Expected behavior No extraneous characters behind the image. expected

Additional context .net 6.0.3 console application

Sicos1977 commented 1 year ago

Seems that part of the RTF is leaking into the HTML

Sicos1977 commented 1 year ago

I still have one day to work before a 3 week vacation in starting, I then try to solve all the open standing issues.

nylu commented 1 year ago

Seems that part of the RTF is leaking into the HTML

Just a comprehension question to this assumption: I thought the .msg file contains the full HTML body as plaintext. You can see it if you view the .msg with a text editor. Don't you use this HTML but instead always convert the RTF to HTML? Or how could the RTF leak into HTML?

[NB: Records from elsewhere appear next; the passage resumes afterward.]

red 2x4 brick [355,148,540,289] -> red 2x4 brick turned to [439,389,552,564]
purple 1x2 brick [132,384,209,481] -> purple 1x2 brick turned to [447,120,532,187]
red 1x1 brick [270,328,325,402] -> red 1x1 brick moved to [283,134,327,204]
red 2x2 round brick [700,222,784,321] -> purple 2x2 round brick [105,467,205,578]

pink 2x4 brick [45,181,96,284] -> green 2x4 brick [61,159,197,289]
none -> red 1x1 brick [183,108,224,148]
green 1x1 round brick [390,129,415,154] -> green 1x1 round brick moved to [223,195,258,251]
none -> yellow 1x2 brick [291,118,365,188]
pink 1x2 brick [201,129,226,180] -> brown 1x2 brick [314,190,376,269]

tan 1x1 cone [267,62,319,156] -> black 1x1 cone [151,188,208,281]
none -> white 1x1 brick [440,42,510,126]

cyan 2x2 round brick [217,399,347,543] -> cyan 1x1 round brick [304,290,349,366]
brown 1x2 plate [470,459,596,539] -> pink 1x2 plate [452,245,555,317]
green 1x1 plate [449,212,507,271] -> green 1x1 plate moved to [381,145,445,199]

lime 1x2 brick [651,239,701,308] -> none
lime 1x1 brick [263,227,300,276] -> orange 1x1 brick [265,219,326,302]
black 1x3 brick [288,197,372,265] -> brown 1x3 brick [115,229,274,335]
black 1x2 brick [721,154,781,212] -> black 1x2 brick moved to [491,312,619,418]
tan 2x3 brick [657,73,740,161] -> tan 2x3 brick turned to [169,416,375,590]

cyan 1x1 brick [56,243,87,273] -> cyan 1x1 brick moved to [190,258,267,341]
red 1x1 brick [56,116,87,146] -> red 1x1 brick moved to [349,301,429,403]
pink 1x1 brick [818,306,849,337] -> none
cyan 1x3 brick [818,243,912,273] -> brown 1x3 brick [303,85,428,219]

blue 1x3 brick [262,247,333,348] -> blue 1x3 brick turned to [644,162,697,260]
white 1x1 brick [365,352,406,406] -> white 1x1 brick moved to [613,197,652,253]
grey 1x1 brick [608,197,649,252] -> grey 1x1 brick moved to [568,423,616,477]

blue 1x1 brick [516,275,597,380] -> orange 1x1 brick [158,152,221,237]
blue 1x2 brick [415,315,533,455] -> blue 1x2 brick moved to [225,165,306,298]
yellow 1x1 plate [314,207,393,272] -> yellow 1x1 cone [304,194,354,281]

I still have one day to work before a 3 week vacation in starting, I then try to solve all the open standing issues.

Thank you for your voluntary work on this topic!

Sicos1977 commented 1 year ago

There is almost never a pure HTML inside an MSG file. Microsoft has a very special way to put the HTML inside the file. It is encoded into RTF (probably to be backwards compatable with very old Exchange systems). So the MSGReaders needs to parse out the HTML from the RTF.

https://learn.microsoft.com/en-us/openspecs/exchange_server_protocols/ms-oxrtfex/83b224b4-6876-4281-a355-f3ffb42e42e8?redirectedfrom=MSDN

Sicos1977 commented 1 year ago

Should be solved in the latest nuget version